An "Alberta Clipper" is a storm system which usually brings arctic winds to New England, leaving its denizens chilled to the bone.
Call Brita Lind the "Regina Clipper." Her usual trademark is to fly past defensemen with the ferocity of an arctic breeze, leaving opposing goalies helpless.
Helpless enough to make the Regina, Saskatchewan native the top scorer on the Harvard women's hockey team with 11 goals and 13 assists for 24 points.
While the junior is enjoying great success at Harvard now, she began her hockey career at a very early age.
Lind was born in Calgary, Alberta, but her family moved to Regina when she was three. Even then she was learning to skate.
"My parents would take us out on the lake," Lind says. "You wouldn't technically be [skating] the whole time; you'd fall down."
Lind followed the lead of her brothers in playing hockey until she joined a community league.
"I was the only girl of 300 in the league, and when I first started I had my hair cut short just like all the guys so the coach didn't know I was a girl for the first three weeks," says Lind. "But then when he saw I could skate and everything it was too late for him to do anything about it."
But in grade school, Lind chose to drop hockey and play ringette, a derivative of hockey predominatly played by school-age Canadian girls.
In ringette, players use bladeless sticks to shoot a 6-in. soft rubber ring into a regulation hockey goal. There is no offside rule in effect, but there are restrictions on the movements of the players. The defensemen and forwards cannot cross their side of the center-ice red line. But the center is allowed to go into both halves of the rink, so she must be able to defend the other center and also beat the other center into the offensive zone. The speedy Lind, not surprisingly, played center.

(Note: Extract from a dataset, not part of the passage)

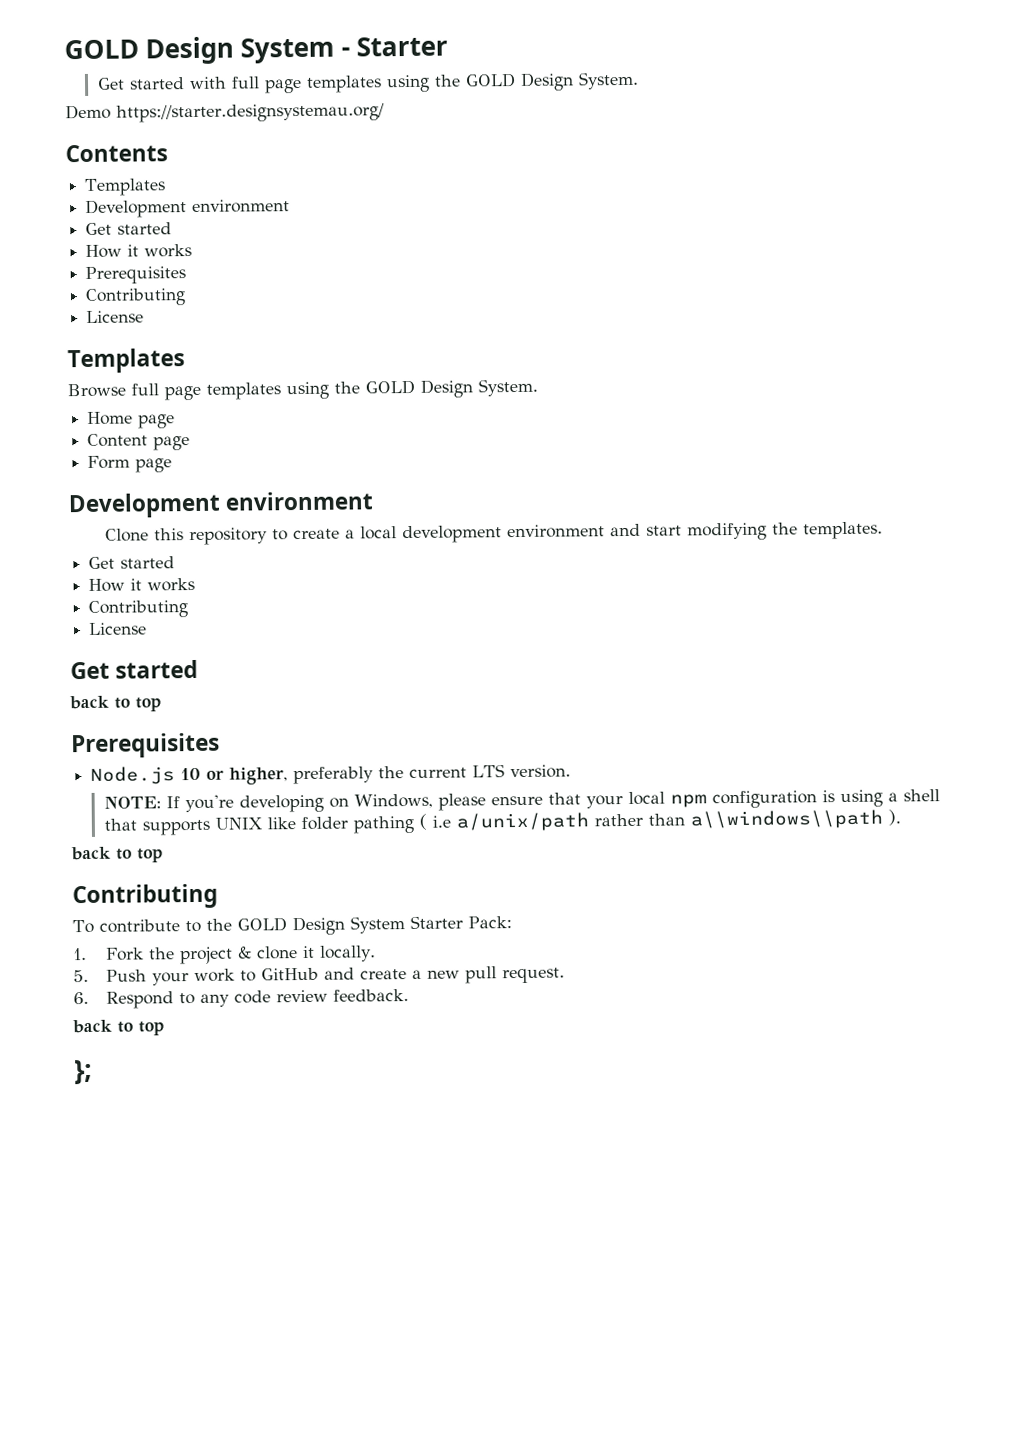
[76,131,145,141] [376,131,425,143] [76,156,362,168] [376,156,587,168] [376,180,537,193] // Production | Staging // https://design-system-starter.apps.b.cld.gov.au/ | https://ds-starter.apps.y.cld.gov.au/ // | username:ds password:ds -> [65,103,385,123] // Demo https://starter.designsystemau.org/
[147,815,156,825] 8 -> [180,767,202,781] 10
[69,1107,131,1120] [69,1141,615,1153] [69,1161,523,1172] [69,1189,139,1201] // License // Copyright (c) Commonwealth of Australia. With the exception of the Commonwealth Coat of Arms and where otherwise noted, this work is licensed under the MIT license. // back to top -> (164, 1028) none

When it came time for Lind to choose colleges, she was initially going to apply to a pair of Canadian schools, Queen's College in Ontario and the University of British Columbia. But her brother Howie--then at Harvard Business School--told Lind about the women's hockey team at Harvard.
So Lind applied, took her SAT tests, and got accepted.
"I was definitely excited about it," Lind says. "My dad just asked how much it cost."
Coming to Harvard meant having to pack a regular hockey stick and a puck in her luggage for the first time since fourth grade.
"I was a little bit afraid of changing to hockey after all those years," Lind says. "I just figured that if you can skate you can do anything."